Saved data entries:
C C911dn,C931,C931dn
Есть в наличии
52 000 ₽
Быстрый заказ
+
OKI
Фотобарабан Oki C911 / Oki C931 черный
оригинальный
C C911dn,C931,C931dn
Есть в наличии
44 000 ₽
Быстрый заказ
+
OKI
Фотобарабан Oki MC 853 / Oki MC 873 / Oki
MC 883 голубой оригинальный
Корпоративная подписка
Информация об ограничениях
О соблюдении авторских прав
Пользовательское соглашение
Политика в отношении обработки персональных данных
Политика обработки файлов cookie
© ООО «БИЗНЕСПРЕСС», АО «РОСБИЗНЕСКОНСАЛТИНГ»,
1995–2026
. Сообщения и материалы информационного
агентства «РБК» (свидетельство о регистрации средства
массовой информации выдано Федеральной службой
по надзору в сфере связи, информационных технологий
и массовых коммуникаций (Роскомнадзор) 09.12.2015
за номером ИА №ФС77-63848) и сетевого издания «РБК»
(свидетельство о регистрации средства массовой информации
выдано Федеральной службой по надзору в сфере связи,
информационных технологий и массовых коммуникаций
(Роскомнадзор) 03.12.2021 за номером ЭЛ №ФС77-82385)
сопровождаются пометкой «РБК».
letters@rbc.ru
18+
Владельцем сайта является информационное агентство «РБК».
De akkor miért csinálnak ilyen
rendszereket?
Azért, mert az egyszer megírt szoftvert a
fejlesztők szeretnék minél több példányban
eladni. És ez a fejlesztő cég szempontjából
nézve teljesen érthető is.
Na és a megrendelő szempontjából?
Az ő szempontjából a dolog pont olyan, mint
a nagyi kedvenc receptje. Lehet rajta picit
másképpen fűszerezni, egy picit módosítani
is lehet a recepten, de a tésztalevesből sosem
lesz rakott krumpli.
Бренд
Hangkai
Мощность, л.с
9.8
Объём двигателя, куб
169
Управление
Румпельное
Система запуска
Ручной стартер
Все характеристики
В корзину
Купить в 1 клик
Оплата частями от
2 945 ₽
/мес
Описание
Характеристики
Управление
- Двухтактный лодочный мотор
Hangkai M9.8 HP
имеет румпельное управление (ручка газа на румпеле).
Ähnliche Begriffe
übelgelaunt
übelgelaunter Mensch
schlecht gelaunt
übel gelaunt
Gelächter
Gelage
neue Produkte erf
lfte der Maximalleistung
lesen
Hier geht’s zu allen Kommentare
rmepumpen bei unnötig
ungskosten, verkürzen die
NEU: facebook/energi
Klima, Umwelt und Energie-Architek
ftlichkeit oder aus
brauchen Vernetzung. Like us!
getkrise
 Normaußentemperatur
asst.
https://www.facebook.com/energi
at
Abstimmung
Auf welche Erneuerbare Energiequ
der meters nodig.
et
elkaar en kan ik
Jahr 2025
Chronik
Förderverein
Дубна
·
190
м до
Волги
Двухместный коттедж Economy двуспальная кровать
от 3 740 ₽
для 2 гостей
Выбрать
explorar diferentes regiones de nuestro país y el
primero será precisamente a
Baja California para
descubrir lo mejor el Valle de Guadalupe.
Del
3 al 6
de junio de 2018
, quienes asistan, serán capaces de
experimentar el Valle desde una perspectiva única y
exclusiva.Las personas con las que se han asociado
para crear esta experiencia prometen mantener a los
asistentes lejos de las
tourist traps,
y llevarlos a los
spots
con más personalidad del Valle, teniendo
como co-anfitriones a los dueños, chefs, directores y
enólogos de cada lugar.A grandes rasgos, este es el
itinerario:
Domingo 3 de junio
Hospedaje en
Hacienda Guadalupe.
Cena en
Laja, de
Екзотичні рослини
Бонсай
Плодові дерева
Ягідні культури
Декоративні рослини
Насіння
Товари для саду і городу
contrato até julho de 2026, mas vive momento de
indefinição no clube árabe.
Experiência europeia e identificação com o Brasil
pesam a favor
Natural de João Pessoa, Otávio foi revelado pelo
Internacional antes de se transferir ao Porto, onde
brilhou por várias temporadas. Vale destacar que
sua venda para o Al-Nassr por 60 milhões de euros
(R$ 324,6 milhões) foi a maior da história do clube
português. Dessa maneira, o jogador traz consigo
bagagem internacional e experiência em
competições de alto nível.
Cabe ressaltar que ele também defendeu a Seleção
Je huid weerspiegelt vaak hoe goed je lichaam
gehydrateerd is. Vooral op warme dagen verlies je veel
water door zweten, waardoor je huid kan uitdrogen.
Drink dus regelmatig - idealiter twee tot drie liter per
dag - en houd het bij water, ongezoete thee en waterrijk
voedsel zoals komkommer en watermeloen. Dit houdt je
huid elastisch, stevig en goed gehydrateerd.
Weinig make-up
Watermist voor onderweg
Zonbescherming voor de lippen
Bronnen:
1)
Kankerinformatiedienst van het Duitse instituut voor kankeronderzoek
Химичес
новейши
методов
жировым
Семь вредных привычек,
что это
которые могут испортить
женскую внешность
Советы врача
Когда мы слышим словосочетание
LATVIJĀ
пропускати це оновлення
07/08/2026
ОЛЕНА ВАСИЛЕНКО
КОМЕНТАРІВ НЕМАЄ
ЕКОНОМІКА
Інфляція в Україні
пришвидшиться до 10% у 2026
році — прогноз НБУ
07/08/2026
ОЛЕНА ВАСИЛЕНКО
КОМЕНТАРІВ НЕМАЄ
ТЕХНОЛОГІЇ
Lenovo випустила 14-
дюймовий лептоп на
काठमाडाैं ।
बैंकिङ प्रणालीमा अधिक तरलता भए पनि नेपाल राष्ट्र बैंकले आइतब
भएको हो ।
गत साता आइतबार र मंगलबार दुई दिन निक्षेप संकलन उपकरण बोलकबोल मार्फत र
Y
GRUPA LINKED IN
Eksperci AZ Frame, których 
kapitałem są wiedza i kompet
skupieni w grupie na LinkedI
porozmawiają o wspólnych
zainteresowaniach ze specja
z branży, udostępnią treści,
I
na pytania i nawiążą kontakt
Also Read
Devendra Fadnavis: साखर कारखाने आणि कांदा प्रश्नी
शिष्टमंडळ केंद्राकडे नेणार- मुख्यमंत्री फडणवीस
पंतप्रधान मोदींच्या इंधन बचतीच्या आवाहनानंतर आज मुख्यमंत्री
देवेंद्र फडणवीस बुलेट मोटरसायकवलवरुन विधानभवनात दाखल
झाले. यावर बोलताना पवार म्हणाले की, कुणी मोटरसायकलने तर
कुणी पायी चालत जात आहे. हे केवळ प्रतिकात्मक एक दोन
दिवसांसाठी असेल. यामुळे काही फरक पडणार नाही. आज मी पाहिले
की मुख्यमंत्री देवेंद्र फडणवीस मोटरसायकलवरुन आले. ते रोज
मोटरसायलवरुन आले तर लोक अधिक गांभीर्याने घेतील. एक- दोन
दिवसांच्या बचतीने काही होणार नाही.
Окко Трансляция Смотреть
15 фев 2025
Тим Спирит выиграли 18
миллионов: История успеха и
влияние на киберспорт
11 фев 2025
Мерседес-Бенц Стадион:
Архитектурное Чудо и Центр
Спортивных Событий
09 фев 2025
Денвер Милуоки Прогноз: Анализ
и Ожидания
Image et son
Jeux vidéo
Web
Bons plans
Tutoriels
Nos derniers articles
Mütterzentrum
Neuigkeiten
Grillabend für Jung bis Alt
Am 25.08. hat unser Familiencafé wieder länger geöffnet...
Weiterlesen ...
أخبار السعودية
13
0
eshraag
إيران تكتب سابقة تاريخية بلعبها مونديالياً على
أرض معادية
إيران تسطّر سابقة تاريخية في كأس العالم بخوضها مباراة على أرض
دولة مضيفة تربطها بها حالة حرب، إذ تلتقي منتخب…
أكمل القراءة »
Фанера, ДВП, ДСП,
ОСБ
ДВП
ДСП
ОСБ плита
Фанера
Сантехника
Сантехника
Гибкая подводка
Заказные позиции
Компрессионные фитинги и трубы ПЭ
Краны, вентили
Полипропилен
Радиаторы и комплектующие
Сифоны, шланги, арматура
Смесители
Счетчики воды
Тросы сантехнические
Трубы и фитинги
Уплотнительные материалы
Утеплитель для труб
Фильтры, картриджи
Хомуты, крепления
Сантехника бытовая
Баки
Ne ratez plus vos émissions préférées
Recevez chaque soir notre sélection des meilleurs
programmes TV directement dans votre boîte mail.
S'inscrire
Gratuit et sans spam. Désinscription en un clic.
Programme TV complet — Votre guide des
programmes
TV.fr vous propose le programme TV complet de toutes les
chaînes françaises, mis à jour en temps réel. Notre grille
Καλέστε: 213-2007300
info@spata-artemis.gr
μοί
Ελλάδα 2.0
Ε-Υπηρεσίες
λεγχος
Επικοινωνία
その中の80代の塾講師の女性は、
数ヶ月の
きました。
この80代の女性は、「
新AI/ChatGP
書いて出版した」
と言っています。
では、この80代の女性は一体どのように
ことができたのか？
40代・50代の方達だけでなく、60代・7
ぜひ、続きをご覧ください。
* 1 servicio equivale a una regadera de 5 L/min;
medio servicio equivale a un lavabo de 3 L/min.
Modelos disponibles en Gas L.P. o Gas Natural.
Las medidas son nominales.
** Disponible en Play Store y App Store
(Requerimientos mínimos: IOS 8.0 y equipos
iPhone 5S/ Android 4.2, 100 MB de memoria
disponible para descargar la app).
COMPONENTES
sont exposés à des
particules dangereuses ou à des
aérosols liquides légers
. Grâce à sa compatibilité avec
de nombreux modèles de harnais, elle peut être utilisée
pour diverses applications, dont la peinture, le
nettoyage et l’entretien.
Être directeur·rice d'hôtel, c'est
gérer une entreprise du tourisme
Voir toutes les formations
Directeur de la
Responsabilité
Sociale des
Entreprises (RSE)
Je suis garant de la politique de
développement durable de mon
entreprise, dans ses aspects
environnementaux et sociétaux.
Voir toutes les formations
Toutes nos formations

- [Work to be completed] Pull out each line in the data above that contains the word "свидетельство".

- [Task result]
агентства «РБК» (свидетельство о регистрации средства
(свидетельство о регистрации средства массовой информации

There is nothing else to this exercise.